The Kurds are supported by the U.S. in their fight against the Islamic State. In recent weeks, however, they pushed forward under Russian air cover to seize territory from opposition forces supported by Turkey. As a result, the opposition forces are weaker than they were three weeks ago, and have lost control of major roads that provide access to Turkey for supplies and refugees.

Syrian shopkeepers wait for customers at the popular Souk Tawil old market in Damascus, Syria, on Feb. 24, 2016. A uniquely Syrian version of normalcy prevails in the heart of Damascus, where a mix of rural refugees and sophisticated urbanites conduct their daily business to the muffled sounds of gunfire and explosions in the distance.

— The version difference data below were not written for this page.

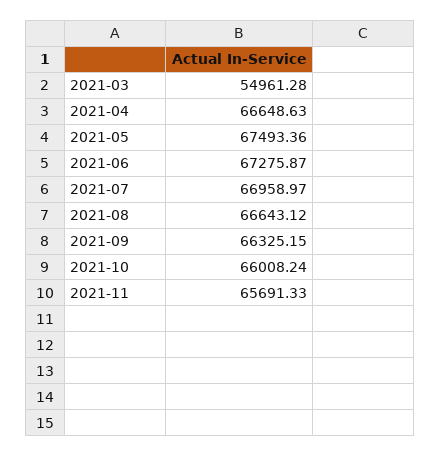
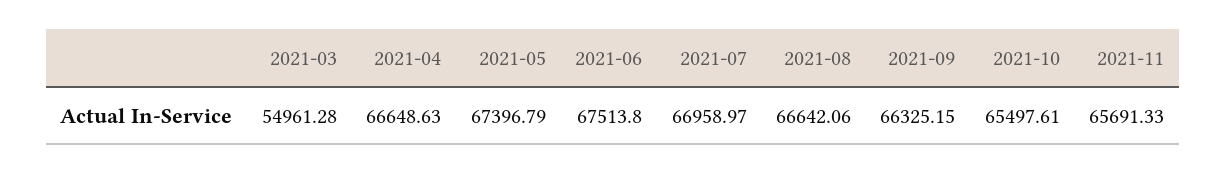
  {
    "2021-03": 54961.28,
    "2021-04": 66648.63,
-   "2021-05": 67493.36,
+   "2021-05": 67396.79,
-   "2021-06": 67275.87,
+   "2021-06": 67513.8,
    "2021-07": 66958.97,
-   "2021-08": 66643.12,
+   "2021-08": 66642.06,
    "2021-09": 66325.15,
-   "2021-10": 66008.24,
+   "2021-10": 65497.61,
    "2021-11": 65691.33
  }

Soner Cagaptay, director of the Turkish Research Program at the Washington Institute for Near East Policy, said the Kurdish gains add instability to the situation because Turkey fears its ability to provide assistance to the opposition forces in Aleppo "would be lost.”

And if Aleppo falls to the Syrian government, it would be a huge victory for Assad and create massive new outflows of refugees into Turkey, exacerbating Europe’s refugee problem, Cagaptay said.

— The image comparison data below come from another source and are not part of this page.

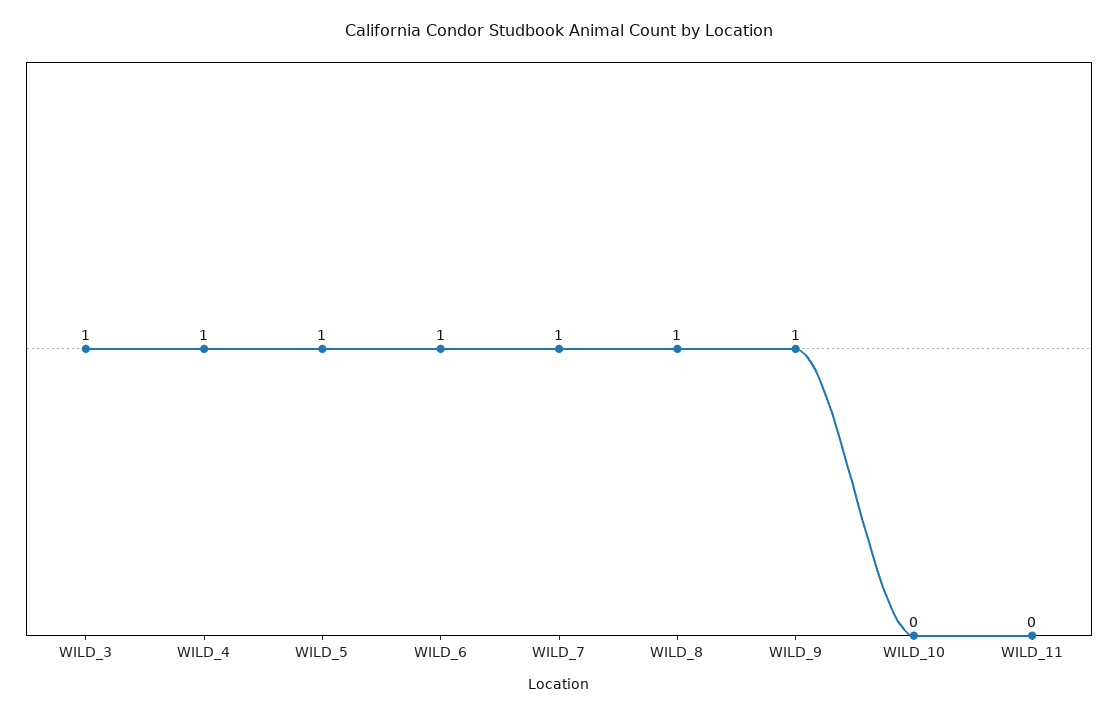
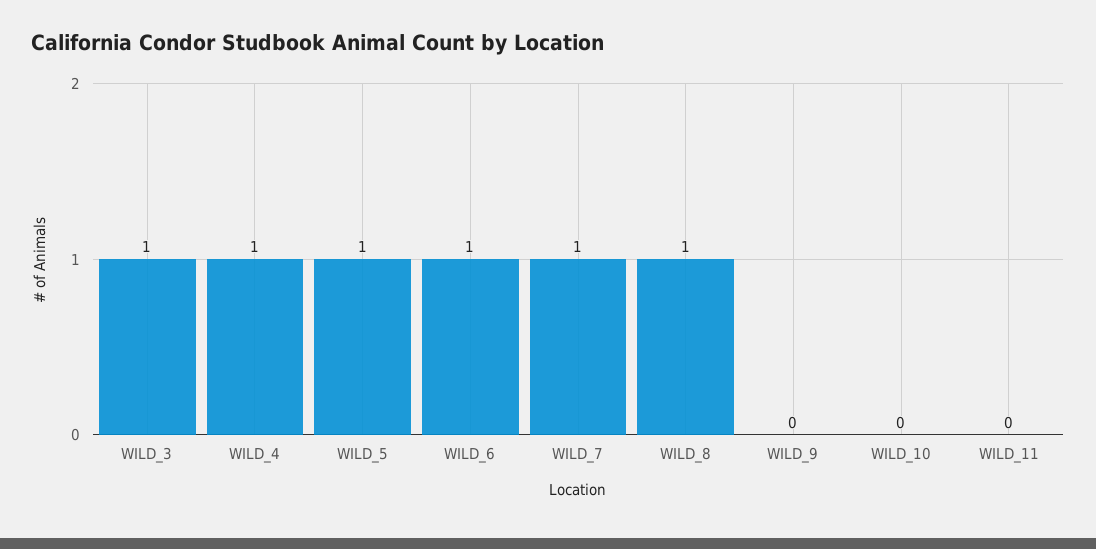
  {
    "WILD_3": 1,
    "WILD_4": 1,
    "WILD_5": 1,
    "WILD_6": 1,
    "WILD_7": 1,
    "WILD_8": 1,
-   "WILD_9": 1,
+   "WILD_9": 0,
    "WILD_10": 0,
    "WILD_11": 0
  }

“I think the cease-fire won’t hold and it will break down when (Kurds) or Nusra front or Turkey will say they are not bound by the cease-fire because they have some other concerns,” he said.

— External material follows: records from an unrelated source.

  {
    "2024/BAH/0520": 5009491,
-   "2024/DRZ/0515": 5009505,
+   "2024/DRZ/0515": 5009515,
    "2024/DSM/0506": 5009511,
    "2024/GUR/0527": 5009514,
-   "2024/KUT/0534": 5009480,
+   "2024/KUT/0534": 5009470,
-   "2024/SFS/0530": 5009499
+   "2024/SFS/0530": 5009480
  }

Michael O’Hanlon, an analyst at the Brookings Institution said the cease-fire is unstable because Assad and his Russian backers define all insurgents as terrorists, including U.S. backed rebels, and the insurgents are unwilling to accept a future that includes Assad.

“It’s dubious that Russian forces and the Syrians army will show any restraint,” O’Hanlon said. And the opposition in and around Aleppo, "will look for a chance to counterattack soon," he said. “The fundamental point is that this is still, in the eyes of most, a battle to the death.”